### PARTS OF THE EXERCISE
A. From the mortgage forum thread, extract the passage that begins at the words "Looking at the" and stops after "the thoughts are???screwed?".
B. In the mortgage forum thread, what does jessoha give as their take-home net income?
C. Proceed with the mortgage forum thread, writing on from its last sentence.

No I didn't mean it like that. Just that TFSA and RESP savings are rather "luxury"-type savings. If you can still make contributions while paying your large mortgage, the obvious solution, if you should lose a job or something, would be to stop paying money into those savings accounts and pay your mortgage instead. Maybe even take money out of those accounts. Not the end of the world.


----------



## lonewolf :) (Sep 13, 2016)

sags said:


> I can"t help but think if the OP can't make it work with their financial situation, there is little hope for anyone else.


 All it takes is to spend a nickle a day more then you earn to cause stress in your life


----------



## AltaRed (Jun 8, 2009)

Am at a loss to understanding the discussion about debt, i.e. the higher mortgage obligation. It is well within the capacity of the OP and spouse to manage with some $4k/month of 'surplus' purchasing power post-fixed costs. Enough to cover almost anything, including TFSA and RESP contributions (I am assuming no RRSP contribution room due to DB pension plan contributions), and having a 6 month emergency fund buffer (TFSA assets could serve as that) to bridge any strike/lockout, near term health issue.


----------



## jessoha (Jul 23, 2019)

AltaRed said:


> Am at a loss to understanding the discussion about debt, i.e. the higher mortgage obligation. It is well within the capacity of the OP and spouse to manage with some $4k/month of 'surplus' purchasing power post-fixed costs. Enough to cover almost anything, including TFSA and RESP contributions (I am assuming no RRSP contribution room due to DB pension plan contributions), and having a 6 month emergency fund buffer (TFSA assets could serve as that) to bridge any strike/lockout, near term health issue.


I can really relate to this thread. i just purchased a home and feel very simliar...I am very stressed right now that mpa is going tp reassess my house at the purchase price which is double the assessment. I kinda feel as though I made an emotional decision as well and bought a house for more than I should have. I find myself looking at much cheaper home looking to sell the house I haven't even moved into for many of the reasons that you also post. 

Looking at the math you have posted I have a payment of 2100$ including taxes but my take net income is only $5200. I was not concerned when I bought but am starting to now and even more so thinking about the possibility of a huge jump in taxes. 


wondering what the thoughts are???screwed?


----------



## AltaRed (Jun 8, 2009)

There is no doubt that increased mortgage payments will give most a 'sinking' feeling in that it is hard to do with less free cash flow than one is used too. It comes down to budgeting and sharpening the pencil to see where things can be cut so that there is truly 'totally free' cash flow available each month. 

Example: My first house really strapped us back in '74 to get into the market, carrying both a 1st and 2nd mortgage. Paid off that 2nd mortgage quickly but over the course of the next 20+ years bought 5+ more houses as a result of corporate moves taking the opportunity to move up each time BUT never biting off more cash flow than we could be comfortable with. Indeed, the last 2 'upgraded' houses were purchased for cash.

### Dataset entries

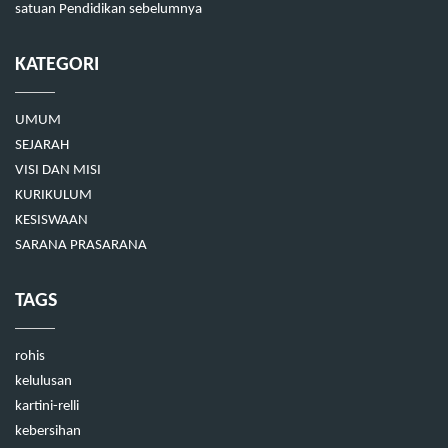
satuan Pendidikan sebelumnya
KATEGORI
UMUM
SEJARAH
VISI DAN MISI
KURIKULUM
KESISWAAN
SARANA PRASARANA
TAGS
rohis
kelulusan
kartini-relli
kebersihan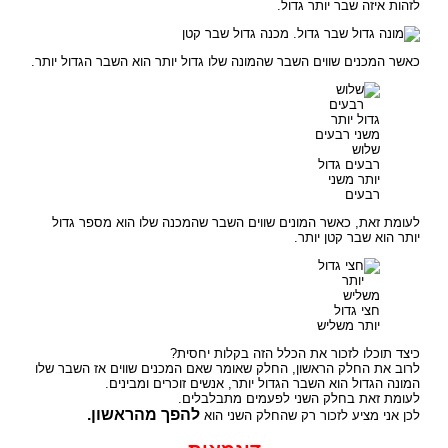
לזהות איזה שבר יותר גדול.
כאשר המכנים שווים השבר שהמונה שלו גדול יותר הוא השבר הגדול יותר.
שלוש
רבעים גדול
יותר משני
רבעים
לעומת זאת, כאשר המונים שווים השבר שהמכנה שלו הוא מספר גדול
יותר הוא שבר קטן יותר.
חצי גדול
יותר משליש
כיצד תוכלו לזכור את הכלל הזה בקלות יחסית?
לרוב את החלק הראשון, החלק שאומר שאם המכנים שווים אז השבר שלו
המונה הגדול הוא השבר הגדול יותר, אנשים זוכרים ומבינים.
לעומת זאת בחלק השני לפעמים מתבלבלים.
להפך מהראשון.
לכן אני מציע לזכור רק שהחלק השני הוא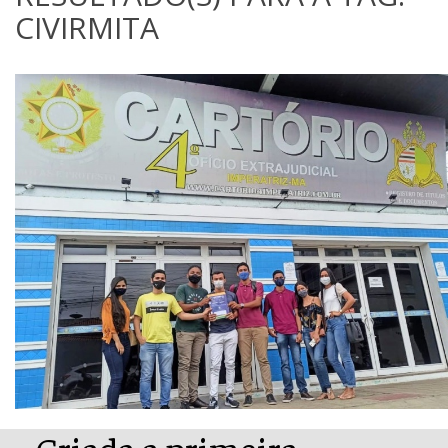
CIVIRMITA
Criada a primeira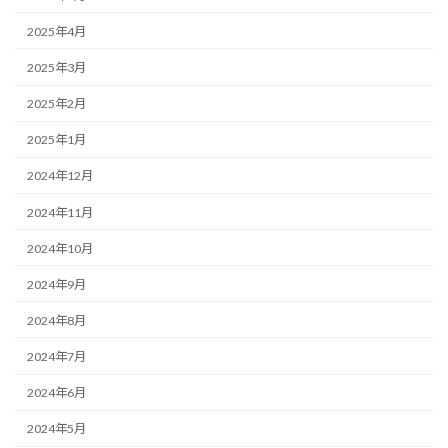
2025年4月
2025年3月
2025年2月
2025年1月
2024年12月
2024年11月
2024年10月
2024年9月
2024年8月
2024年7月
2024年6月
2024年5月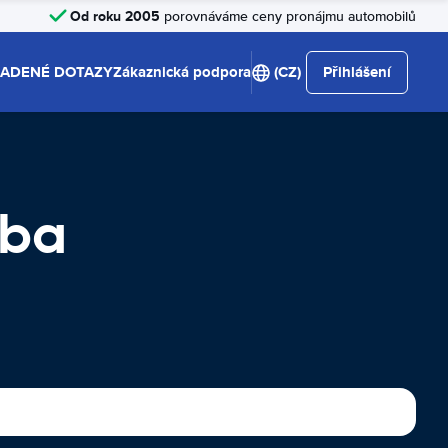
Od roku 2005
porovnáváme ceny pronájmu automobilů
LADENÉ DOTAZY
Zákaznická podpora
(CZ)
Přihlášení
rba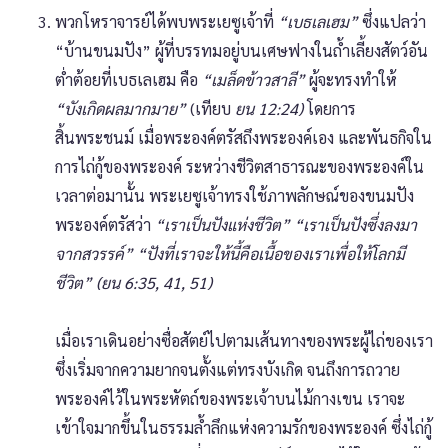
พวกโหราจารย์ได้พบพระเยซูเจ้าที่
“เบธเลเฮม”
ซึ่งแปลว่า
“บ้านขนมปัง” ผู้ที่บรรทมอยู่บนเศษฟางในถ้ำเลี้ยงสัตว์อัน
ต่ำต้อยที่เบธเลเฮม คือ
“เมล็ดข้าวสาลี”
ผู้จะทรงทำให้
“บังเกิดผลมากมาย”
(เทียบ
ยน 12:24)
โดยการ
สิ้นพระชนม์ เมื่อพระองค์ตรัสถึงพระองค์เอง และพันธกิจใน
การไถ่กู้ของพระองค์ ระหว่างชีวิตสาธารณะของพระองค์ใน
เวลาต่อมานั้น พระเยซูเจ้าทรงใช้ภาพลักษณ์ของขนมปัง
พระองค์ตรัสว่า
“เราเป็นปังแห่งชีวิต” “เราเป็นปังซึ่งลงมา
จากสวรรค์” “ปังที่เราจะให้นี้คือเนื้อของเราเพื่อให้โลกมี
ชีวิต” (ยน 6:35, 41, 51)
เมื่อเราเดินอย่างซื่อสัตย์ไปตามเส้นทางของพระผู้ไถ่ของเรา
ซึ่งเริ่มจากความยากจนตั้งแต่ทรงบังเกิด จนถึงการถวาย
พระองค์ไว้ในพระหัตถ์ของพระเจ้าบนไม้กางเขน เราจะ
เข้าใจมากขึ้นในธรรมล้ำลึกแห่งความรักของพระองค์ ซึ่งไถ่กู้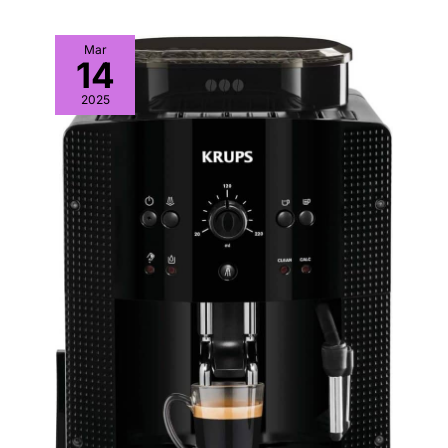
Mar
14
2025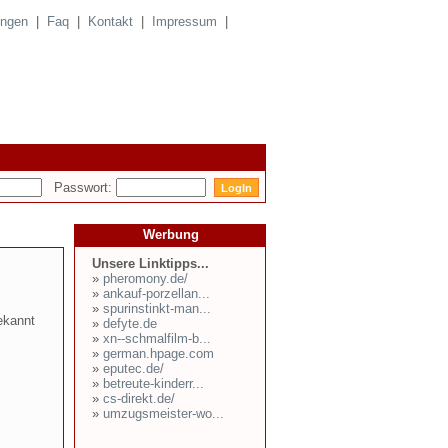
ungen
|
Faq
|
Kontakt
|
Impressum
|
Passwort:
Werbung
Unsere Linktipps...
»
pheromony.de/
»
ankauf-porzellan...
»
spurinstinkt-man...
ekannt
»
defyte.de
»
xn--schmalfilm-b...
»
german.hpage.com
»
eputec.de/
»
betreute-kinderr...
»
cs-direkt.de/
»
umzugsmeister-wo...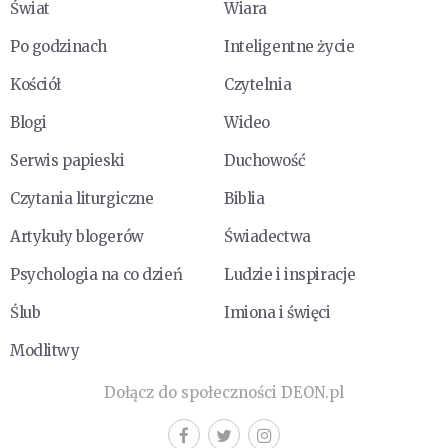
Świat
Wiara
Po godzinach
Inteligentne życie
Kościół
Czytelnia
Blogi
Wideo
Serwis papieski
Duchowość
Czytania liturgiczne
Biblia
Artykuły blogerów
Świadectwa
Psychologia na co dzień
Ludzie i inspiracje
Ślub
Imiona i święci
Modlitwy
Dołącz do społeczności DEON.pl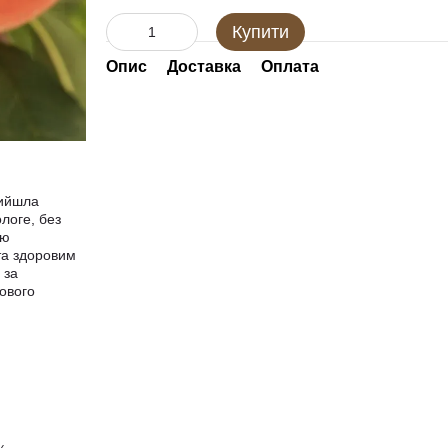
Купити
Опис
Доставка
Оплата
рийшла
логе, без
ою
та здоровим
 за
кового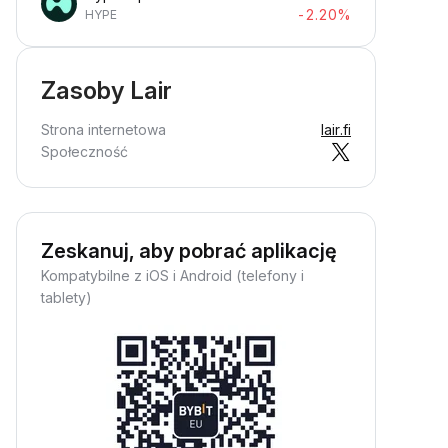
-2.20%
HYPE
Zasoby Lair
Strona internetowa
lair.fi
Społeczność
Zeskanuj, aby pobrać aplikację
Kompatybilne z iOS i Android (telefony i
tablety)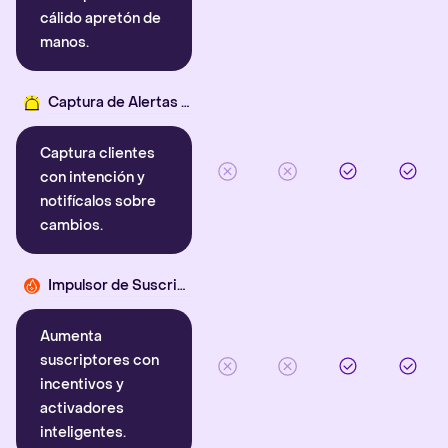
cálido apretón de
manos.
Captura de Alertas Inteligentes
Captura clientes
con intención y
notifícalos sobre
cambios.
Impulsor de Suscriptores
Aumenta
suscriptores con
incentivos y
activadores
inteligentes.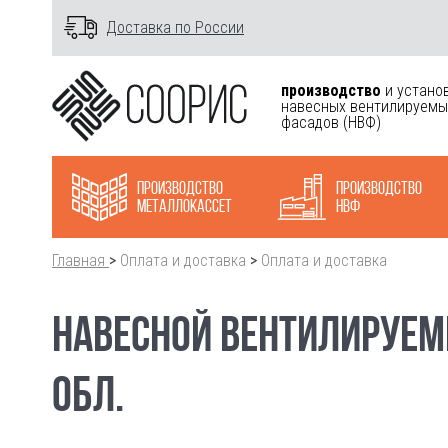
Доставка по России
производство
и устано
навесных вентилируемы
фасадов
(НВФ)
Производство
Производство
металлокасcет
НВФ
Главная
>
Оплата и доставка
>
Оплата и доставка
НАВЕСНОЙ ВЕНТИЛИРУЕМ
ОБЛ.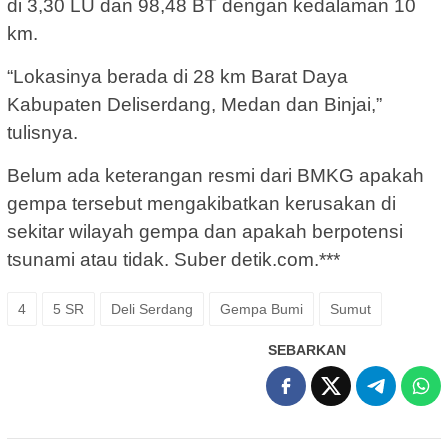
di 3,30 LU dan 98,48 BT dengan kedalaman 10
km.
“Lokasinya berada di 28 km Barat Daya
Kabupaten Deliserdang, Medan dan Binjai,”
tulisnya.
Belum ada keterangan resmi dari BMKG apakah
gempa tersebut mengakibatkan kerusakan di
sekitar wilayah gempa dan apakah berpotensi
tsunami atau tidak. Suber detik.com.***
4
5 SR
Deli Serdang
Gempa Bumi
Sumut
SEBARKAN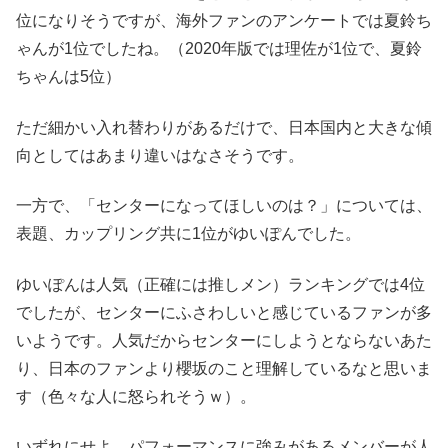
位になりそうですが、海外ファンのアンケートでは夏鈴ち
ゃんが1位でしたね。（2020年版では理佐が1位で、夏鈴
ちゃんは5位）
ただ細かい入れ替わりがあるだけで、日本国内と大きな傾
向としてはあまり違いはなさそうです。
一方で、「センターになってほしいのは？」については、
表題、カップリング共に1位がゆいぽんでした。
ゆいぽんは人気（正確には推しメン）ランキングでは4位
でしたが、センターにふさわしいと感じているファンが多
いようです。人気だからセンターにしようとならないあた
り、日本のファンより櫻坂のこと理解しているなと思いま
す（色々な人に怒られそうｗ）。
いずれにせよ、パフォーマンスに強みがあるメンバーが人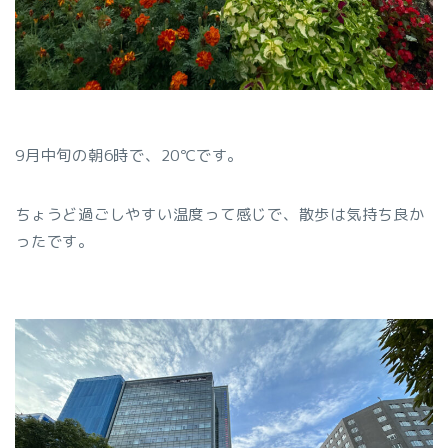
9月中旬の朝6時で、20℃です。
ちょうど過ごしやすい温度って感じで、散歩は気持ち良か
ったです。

### EXPECTED RESULTS
A.
Looking at the math you have posted I have a payment of 2100$ including taxes but my take net income is only $5200. I was not concerned when I bought but am starting to now and even more so thinking about the possibility of a huge jump in taxes. 


wondering what the thoughts are???screwed?

B. $5200

C.
I know that is just an anecdote and is highly situational for each individual, but the key was (other than that first stretch in '74) to not bite off more than one can chew, including the ability to use accelerated payments to pay down principal. It should not be that hard to do if one is truly being very efficient in their spending. Examples: buying food from bulk barn, getting some consumables from the dollar store, going to value village for used clothing at least for young children, getting all children's toys and books from value village or garage sales (my kids had all the good Fisher Price stuff but not one item was bought new), buying used vehicles, cheap Tuesday movie nights, etc, etc. And we took vacations, getting camping gear and camping rather than using resorts and hotels. We and the kids never felt deprived during those 15 years or so of getting established. No one needs $100/mo worth of cable channels, a 3GB smartphone contract, etc, etc. 

IOW, it is not that hard to drill down into the budget to get rid of unnecessary expenditures to handle the increased costs of a larger home (with increased utilities and taxes) provided one has not reached too far, and provided one has the flexibility to make their TFSA contributions and accelerated mortgage payments.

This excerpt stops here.